Task description:
Please repeat these entries line for line, swapping "locality" for "site" throughout and changing nothing else.
>> Start Given records
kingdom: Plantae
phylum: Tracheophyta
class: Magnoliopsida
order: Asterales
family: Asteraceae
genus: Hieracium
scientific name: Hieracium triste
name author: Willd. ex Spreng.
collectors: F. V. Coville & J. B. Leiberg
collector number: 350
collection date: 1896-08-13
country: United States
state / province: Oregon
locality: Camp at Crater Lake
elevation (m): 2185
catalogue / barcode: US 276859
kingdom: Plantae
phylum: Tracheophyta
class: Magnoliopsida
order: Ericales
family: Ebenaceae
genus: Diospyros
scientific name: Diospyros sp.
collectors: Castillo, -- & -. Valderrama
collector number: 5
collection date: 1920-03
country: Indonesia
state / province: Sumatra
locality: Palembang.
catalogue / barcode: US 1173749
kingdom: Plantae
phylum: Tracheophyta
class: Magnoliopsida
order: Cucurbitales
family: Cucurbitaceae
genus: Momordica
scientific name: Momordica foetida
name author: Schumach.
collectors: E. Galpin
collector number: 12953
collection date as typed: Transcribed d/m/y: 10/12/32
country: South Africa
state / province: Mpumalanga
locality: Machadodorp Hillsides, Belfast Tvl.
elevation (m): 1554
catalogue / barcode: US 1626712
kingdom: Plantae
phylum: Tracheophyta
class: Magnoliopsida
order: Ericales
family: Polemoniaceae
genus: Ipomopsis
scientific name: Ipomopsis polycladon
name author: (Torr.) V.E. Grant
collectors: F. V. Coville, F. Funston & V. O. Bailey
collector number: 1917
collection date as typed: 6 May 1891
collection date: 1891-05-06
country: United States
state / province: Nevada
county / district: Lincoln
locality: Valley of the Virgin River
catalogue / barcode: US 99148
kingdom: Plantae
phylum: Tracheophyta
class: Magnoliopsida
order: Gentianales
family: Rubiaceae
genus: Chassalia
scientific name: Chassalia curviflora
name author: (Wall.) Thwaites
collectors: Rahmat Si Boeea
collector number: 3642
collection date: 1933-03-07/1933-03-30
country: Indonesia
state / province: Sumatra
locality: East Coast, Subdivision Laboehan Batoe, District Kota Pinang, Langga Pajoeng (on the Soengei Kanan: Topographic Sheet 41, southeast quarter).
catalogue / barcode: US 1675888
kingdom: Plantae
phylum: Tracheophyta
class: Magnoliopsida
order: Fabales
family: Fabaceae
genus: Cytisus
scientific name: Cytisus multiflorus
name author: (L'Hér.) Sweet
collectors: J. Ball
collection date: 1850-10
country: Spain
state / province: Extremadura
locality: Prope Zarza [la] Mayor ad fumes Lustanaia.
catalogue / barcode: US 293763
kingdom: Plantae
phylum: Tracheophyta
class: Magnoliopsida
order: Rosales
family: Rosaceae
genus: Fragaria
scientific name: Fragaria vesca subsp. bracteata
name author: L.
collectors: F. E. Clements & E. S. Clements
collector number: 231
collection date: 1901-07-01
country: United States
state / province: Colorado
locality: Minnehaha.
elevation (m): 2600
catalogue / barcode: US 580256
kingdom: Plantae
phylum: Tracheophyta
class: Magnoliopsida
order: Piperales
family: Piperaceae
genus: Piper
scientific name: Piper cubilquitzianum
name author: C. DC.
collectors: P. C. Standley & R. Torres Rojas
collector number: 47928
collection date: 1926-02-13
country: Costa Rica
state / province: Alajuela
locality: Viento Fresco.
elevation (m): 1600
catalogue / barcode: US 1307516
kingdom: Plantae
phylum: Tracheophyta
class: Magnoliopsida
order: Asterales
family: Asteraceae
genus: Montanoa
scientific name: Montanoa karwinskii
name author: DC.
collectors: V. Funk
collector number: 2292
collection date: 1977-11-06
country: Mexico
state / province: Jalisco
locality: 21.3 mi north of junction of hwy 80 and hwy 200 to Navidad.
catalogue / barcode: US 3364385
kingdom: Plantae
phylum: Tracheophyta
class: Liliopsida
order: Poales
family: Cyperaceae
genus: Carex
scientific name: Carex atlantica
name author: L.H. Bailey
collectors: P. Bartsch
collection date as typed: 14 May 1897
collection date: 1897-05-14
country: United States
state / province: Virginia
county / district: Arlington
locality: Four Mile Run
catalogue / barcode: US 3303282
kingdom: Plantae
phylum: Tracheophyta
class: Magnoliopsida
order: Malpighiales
>> End Given records
Result for this exercise:
kingdom: Plantae
phylum: Tracheophyta
class: Magnoliopsida
order: Asterales
family: Asteraceae
genus: Hieracium
scientific name: Hieracium triste
name author: Willd. ex Spreng.
collectors: F. V. Coville & J. B. Leiberg
collector number: 350
collection date: 1896-08-13
country: United States
state / province: Oregon
site: Camp at Crater Lake
elevation (m): 2185
catalogue / barcode: US 276859
kingdom: Plantae
phylum: Tracheophyta
class: Magnoliopsida
order: Ericales
family: Ebenaceae
genus: Diospyros
scientific name: Diospyros sp.
collectors: Castillo, -- & -. Valderrama
collector number: 5
collection date: 1920-03
country: Indonesia
state / province: Sumatra
site: Palembang.
catalogue / barcode: US 1173749
kingdom: Plantae
phylum: Tracheophyta
class: Magnoliopsida
order: Cucurbitales
family: Cucurbitaceae
genus: Momordica
scientific name: Momordica foetida
name author: Schumach.
collectors: E. Galpin
collector number: 12953
collection date as typed: Transcribed d/m/y: 10/12/32
country: South Africa
state / province: Mpumalanga
site: Machadodorp Hillsides, Belfast Tvl.
elevation (m): 1554
catalogue / barcode: US 1626712
kingdom: Plantae
phylum: Tracheophyta
class: Magnoliopsida
order: Ericales
family: Polemoniaceae
genus: Ipomopsis
scientific name: Ipomopsis polycladon
name author: (Torr.) V.E. Grant
collectors: F. V. Coville, F. Funston & V. O. Bailey
collector number: 1917
collection date as typed: 6 May 1891
collection date: 1891-05-06
country: United States
state / province: Nevada
county / district: Lincoln
site: Valley of the Virgin River
catalogue / barcode: US 99148
kingdom: Plantae
phylum: Tracheophyta
class: Magnoliopsida
order: Gentianales
family: Rubiaceae
genus: Chassalia
scientific name: Chassalia curviflora
name author: (Wall.) Thwaites
collectors: Rahmat Si Boeea
collector number: 3642
collection date: 1933-03-07/1933-03-30
country: Indonesia
state / province: Sumatra
site: East Coast, Subdivision Laboehan Batoe, District Kota Pinang, Langga Pajoeng (on the Soengei Kanan: Topographic Sheet 41, southeast quarter).
catalogue / barcode: US 1675888
kingdom: Plantae
phylum: Tracheophyta
class: Magnoliopsida
order: Fabales
family: Fabaceae
genus: Cytisus
scientific name: Cytisus multiflorus
name author: (L'Hér.) Sweet
collectors: J. Ball
collection date: 1850-10
country: Spain
state / province: Extremadura
site: Prope Zarza [la] Mayor ad fumes Lustanaia.
catalogue / barcode: US 293763
kingdom: Plantae
phylum: Tracheophyta
class: Magnoliopsida
order: Rosales
family: Rosaceae
genus: Fragaria
scientific name: Fragaria vesca subsp. bracteata
name author: L.
collectors: F. E. Clements & E. S. Clements
collector number: 231
collection date: 1901-07-01
country: United States
state / province: Colorado
site: Minnehaha.
elevation (m): 2600
catalogue / barcode: US 580256
kingdom: Plantae
phylum: Tracheophyta
class: Magnoliopsida
order: Piperales
family: Piperaceae
genus: Piper
scientific name: Piper cubilquitzianum
name author: C. DC.
collectors: P. C. Standley & R. Torres Rojas
collector number: 47928
collection date: 1926-02-13
country: Costa Rica
state / province: Alajuela
site: Viento Fresco.
elevation (m): 1600
catalogue / barcode: US 1307516
kingdom: Plantae
phylum: Tracheophyta
class: Magnoliopsida
order: Asterales
family: Asteraceae
genus: Montanoa
scientific name: Montanoa karwinskii
name author: DC.
collectors: V. Funk
collector number: 2292
collection date: 1977-11-06
country: Mexico
state / province: Jalisco
site: 21.3 mi north of junction of hwy 80 and hwy 200 to Navidad.
catalogue / barcode: US 3364385
kingdom: Plantae
phylum: Tracheophyta
class: Liliopsida
order: Poales
family: Cyperaceae
genus: Carex
scientific name: Carex atlantica
name author: L.H. Bailey
collectors: P. Bartsch
collection date as typed: 14 May 1897
collection date: 1897-05-14
country: United States
state / province: Virginia
county / district: Arlington
site: Four Mile Run
catalogue / barcode: US 3303282
kingdom: Plantae
phylum: Tracheophyta
class: Magnoliopsida
order: Malpighiales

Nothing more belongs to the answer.